_WHAT YOU HAVE TO DO_
Exact reproduction is required for the lines below starting at the line with "Battlegrounds Mobile India –" and ending at the line with "Historical Places", both included. No other lines, and no pictures.

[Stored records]
---*---
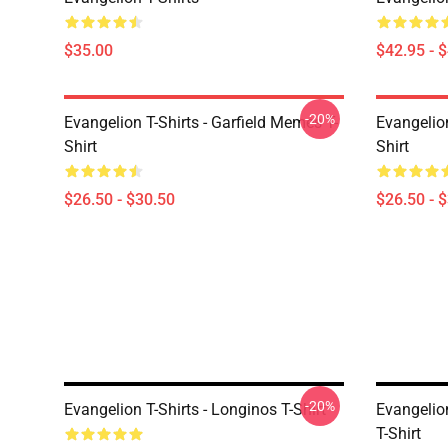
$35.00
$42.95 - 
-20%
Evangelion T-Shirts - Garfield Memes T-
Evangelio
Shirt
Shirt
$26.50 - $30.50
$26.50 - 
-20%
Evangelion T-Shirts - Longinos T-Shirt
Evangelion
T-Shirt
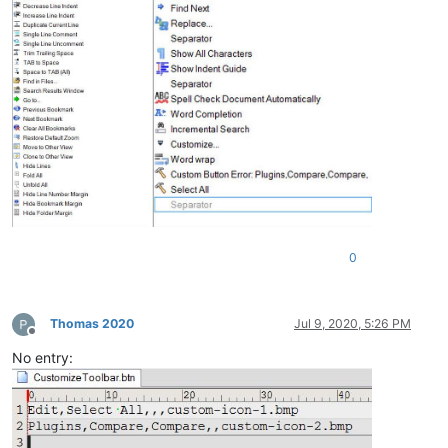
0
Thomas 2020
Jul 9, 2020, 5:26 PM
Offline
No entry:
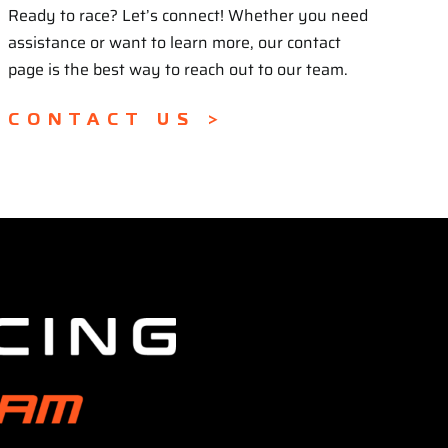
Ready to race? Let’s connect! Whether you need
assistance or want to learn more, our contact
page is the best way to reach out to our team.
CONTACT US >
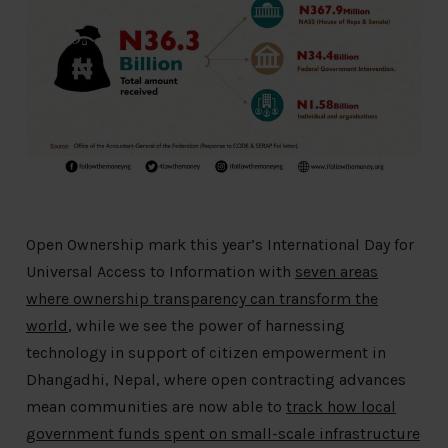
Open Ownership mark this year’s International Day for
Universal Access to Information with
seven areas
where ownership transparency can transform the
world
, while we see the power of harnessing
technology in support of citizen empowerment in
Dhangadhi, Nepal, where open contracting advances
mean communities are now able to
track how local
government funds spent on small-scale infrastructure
---*---
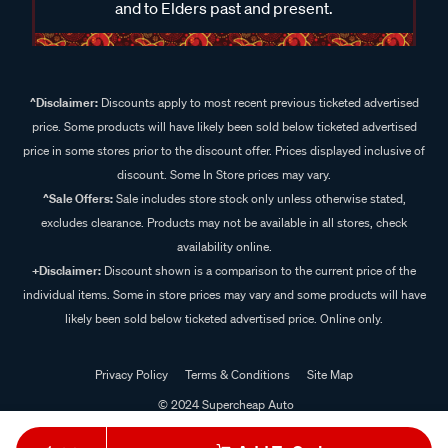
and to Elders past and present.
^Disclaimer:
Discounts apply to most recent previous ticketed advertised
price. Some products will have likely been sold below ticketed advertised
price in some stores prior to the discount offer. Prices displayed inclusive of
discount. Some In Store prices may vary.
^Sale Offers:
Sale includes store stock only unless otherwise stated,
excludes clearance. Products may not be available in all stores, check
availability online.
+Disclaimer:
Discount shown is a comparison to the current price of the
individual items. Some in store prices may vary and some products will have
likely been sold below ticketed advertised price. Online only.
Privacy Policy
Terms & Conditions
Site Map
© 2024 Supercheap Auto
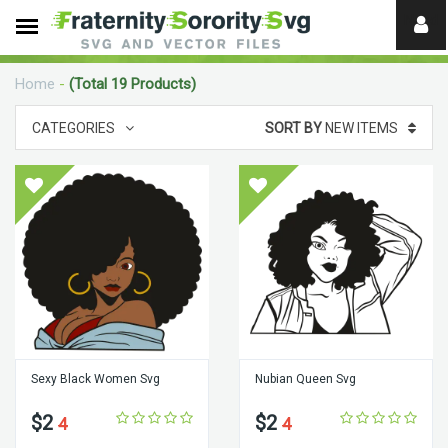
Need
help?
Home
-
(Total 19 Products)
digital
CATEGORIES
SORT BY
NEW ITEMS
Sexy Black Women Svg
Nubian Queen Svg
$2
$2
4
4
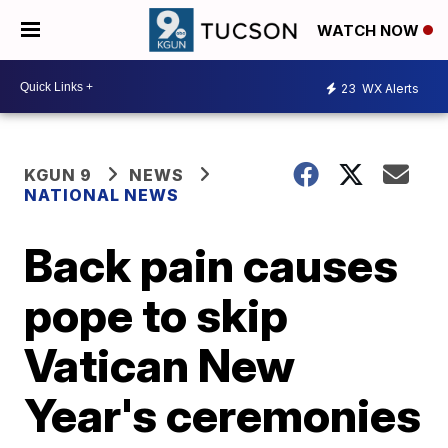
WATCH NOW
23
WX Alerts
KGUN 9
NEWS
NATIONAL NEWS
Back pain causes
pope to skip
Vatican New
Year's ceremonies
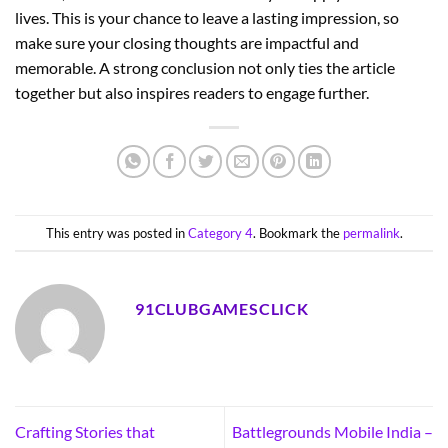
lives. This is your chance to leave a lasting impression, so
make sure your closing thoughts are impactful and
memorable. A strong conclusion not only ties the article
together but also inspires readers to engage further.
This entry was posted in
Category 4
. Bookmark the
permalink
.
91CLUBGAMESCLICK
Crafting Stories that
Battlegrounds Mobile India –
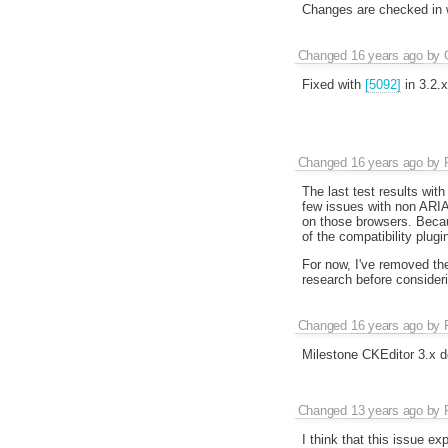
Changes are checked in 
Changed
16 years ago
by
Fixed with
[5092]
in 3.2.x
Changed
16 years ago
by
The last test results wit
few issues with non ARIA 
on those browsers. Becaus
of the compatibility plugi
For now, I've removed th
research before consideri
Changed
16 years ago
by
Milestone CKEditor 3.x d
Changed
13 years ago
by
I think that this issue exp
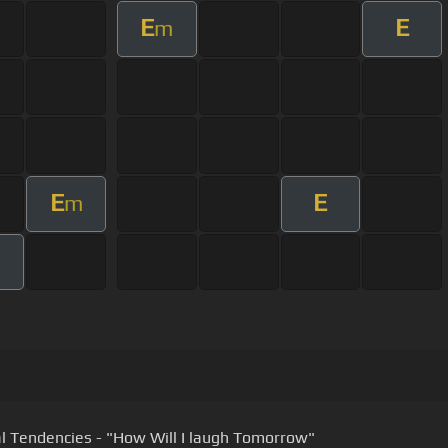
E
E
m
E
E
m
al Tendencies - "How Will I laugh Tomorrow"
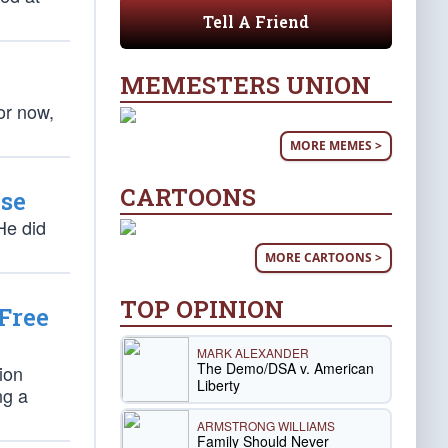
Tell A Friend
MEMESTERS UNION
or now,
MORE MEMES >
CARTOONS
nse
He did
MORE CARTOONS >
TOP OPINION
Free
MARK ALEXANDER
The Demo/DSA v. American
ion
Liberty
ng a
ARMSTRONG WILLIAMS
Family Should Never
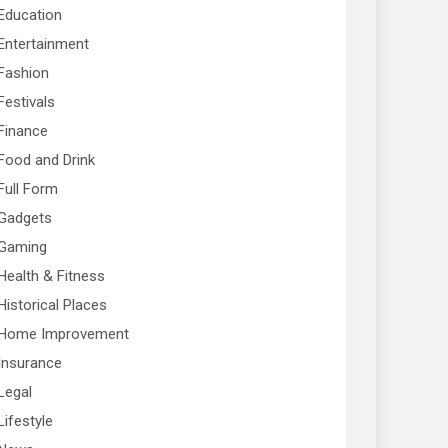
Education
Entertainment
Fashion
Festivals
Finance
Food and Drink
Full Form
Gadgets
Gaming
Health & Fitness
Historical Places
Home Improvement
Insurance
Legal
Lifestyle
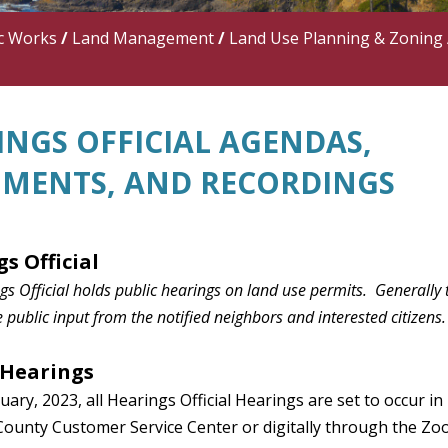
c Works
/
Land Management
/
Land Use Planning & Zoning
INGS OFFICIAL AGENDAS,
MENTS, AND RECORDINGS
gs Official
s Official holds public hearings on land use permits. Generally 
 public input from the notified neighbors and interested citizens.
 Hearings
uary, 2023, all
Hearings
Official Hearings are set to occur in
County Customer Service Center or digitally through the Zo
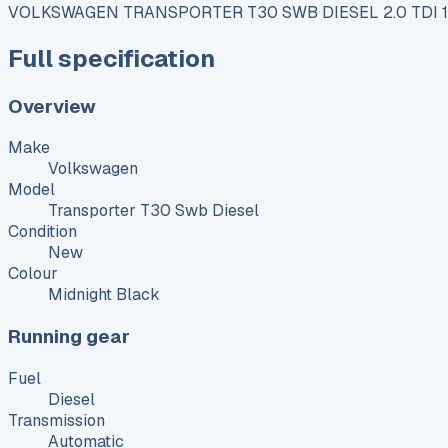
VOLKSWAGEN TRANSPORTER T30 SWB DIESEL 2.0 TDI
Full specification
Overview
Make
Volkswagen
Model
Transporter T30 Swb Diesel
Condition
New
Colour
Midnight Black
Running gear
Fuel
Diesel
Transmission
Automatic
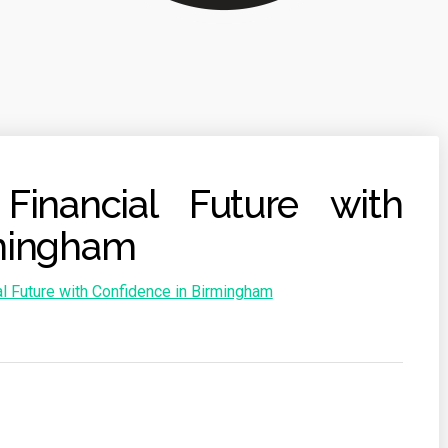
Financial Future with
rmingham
---*---
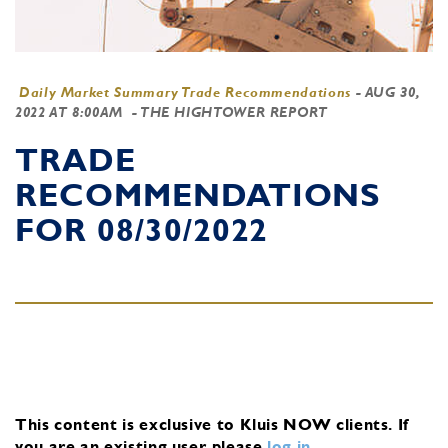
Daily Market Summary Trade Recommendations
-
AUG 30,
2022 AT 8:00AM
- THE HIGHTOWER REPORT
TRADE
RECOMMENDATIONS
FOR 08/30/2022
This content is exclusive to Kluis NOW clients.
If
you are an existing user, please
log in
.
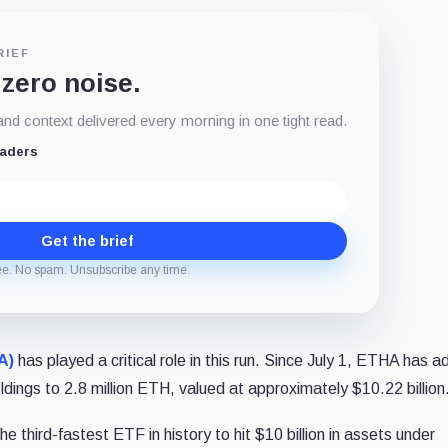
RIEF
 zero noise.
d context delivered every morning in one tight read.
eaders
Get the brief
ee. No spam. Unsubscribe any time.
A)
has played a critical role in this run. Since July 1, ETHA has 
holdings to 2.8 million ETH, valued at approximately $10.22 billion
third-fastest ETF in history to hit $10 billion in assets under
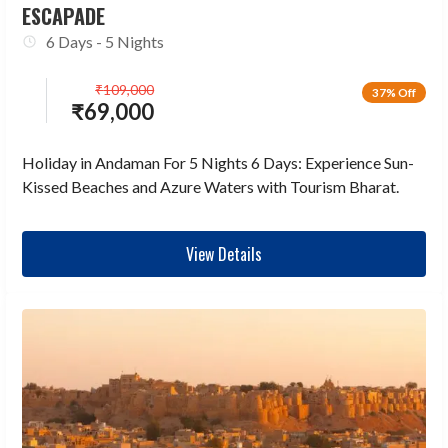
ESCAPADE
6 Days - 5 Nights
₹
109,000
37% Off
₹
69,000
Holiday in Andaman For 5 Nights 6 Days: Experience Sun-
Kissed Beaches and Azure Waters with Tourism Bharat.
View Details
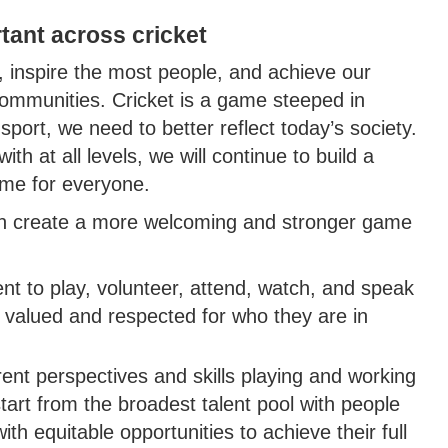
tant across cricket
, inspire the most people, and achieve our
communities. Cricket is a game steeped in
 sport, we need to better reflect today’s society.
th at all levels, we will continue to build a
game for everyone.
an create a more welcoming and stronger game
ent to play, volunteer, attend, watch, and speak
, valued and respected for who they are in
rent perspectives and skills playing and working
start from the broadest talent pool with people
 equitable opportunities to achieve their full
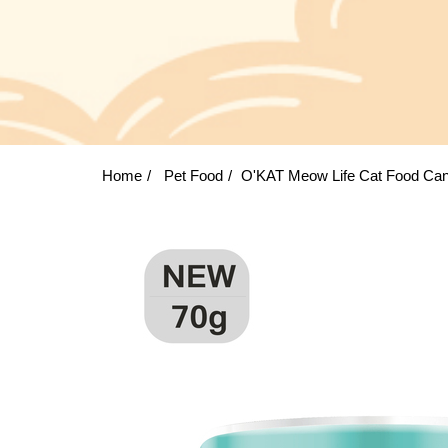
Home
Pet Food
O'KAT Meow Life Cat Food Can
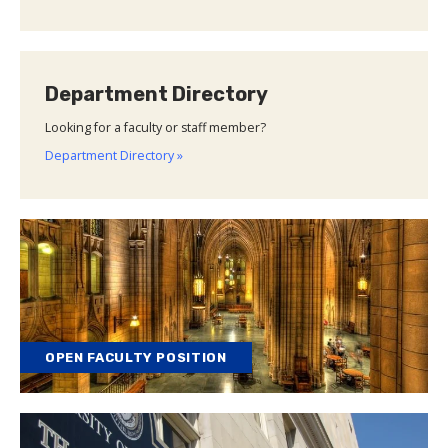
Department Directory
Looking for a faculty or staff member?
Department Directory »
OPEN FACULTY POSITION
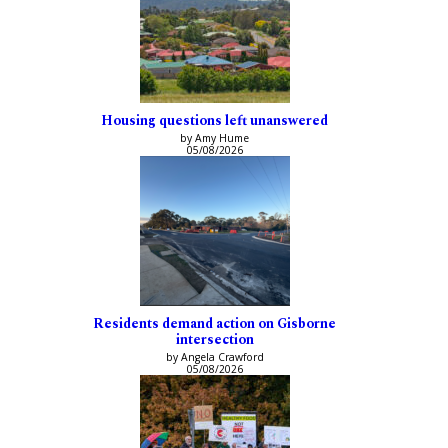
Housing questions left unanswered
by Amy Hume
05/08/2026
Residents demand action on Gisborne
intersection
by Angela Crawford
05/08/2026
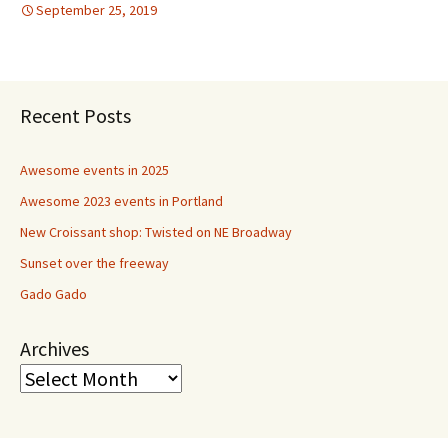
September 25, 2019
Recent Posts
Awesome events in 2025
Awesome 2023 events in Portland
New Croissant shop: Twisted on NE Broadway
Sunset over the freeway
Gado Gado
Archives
---*---
_EXPECTED ANSWER_
Battlegrounds Mobile India –
Changes are checked in 
Changed
16 years ago
by
Fixed with
[5092]
in 3.2.x
Changed
16 years ago
by
The last test results wit
few issues with non ARIA 
on those browsers. Becaus
of the compatibility plugi
For now, I've removed th
research before consideri
Changed
16 years ago
by
Milestone CKEditor 3.x d
Changed
13 years ago
by
I think that this issue exp
E
E
m
E
E
m
al Tendencies - "How Will I laugh Tomorrow"
Tell A Friend
MEMESTERS UNION
or now,
MORE MEMES >
CARTOONS
nse
He did
MORE CARTOONS >
TOP OPINION
Free
MARK ALEXANDER
The Demo/DSA v. American
ion
Liberty
ng a
ARMSTRONG WILLIAMS
Family Should Never
Education
Entertainment
Fashion
Festivals
Finance
Food and Drink
Full Form
Gadgets
Gaming
Health & Fitness
Historical Places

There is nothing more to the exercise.